EXERCISE GOAL:
Print the stretch of the article on generational labels from "Who are the" through "the internet’s attention.", word for word.

(TEXT BLOCK Opens)

From Boomers to Xennials: we love talking about our generations, but must recognise their limits
- Written by Dan Woodman, TR Ashworth Associate Professor in Sociology, University of Melbourne
We all know the names: Boomers, Gen X and Millennials. Now we can add the “Xennials”, a cross-over generation between X-ers and Millennials that recently took the internet by storm.
The “Xennials” are supposedly a group born between the late 1970s and early 1980s who entered the labour market well after the recession of the early 1990s, but before the Global Financial Crisis. They had an analogue childhood, but digital young adulthood.
However, the “Xennials” must be taken with several grains of salt. There isn’t yet any strong academic evidence for the grouping, although clearly the idea resonates with a lot of people who felt left out by the usual categorisations.
I am a sociologist of youth and generations, who tracks Australians through young adulthood. There is some truth to generations talk, as our lives are shaped by the times in which we grow up. But the labels are blunt, homogenising, underplay inequality, and often function as nasty stereotypes.
Who are the Xennials?
The idea of a cross-over generation between Gen X and Millennials (who used to get called Gen Y) has been kicking around for a while. The term “Xennial” appears to have been coined in a 2014 article for Good magazine by Sarah Stankorb and Jed Oelbaum.
I (inadvertently) helped popularise the term when journalist Rachel Curtis recently asked me if it would make sense to cut the generations differently in an article that soon captured the internet’s attention.
I thought this sounded plausible. The divisions we use aren’t particularly robust. They tend to be imported from North America without much thought, built arbitrarily around the Boomers, and capture changes that often don’t have clear inflection points, so dates can vary from pundit to pundit. The oldest Millennials and the youngest Gen X-ers probably had similar experiences. I was clear that this was speculative, and that the usual caveats apply.

(TEXT BLOCK Closes)
(ENTRIES PROVIDED Opens)

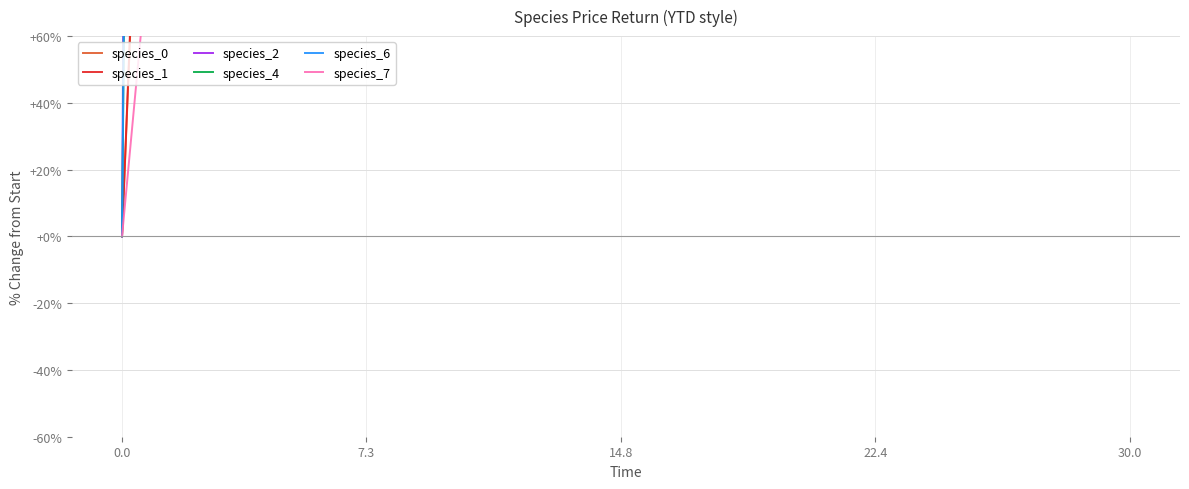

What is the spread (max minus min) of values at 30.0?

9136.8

(ENTRIES PROVIDED Closes)
(ENTRIES PROVIDED Opens)

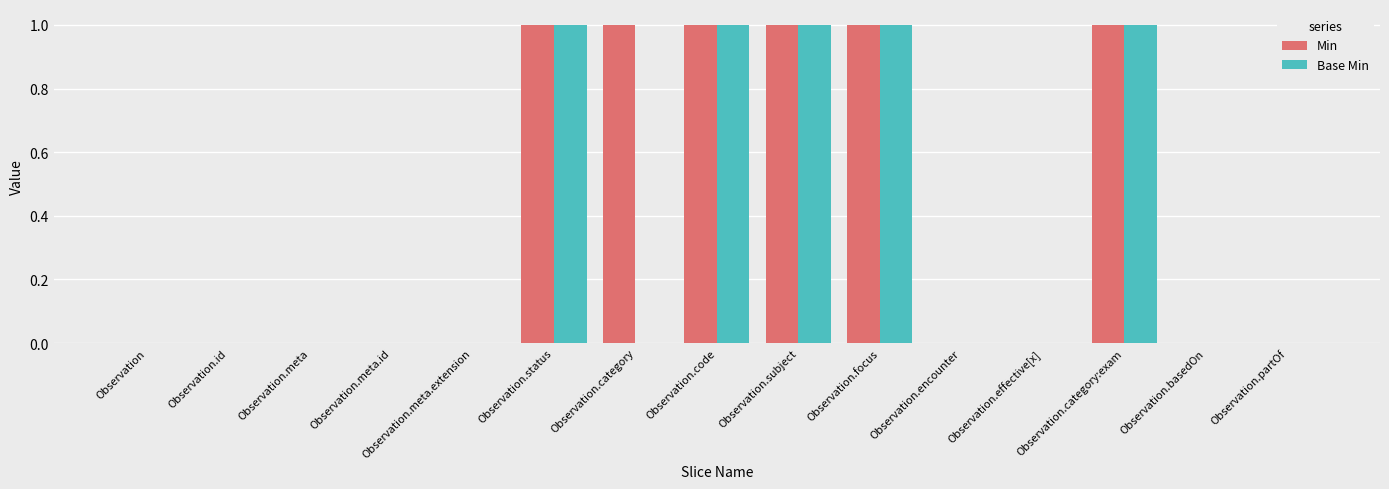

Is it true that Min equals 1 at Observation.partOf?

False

(ENTRIES PROVIDED Closes)
(ENTRIES PROVIDED Opens)

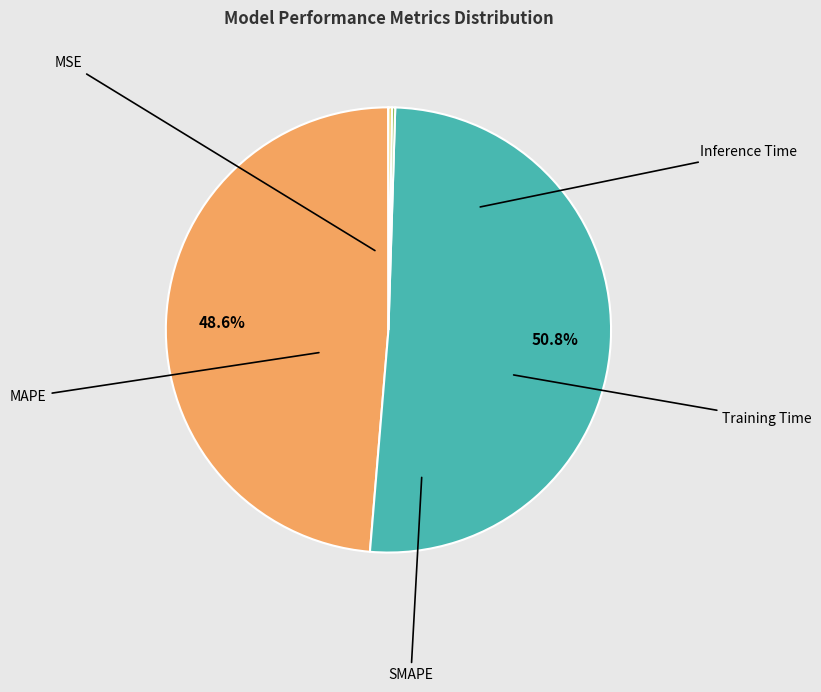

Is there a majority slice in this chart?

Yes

(ENTRIES PROVIDED Closes)

RESULT:
Who are the Xennials?
The idea of a cross-over generation between Gen X and Millennials (who used to get called Gen Y) has been kicking around for a while. The term “Xennial” appears to have been coined in a 2014 article for Good magazine by Sarah Stankorb and Jed Oelbaum.
I (inadvertently) helped popularise the term when journalist Rachel Curtis recently asked me if it would make sense to cut the generations differently in an article that soon captured the internet’s attention.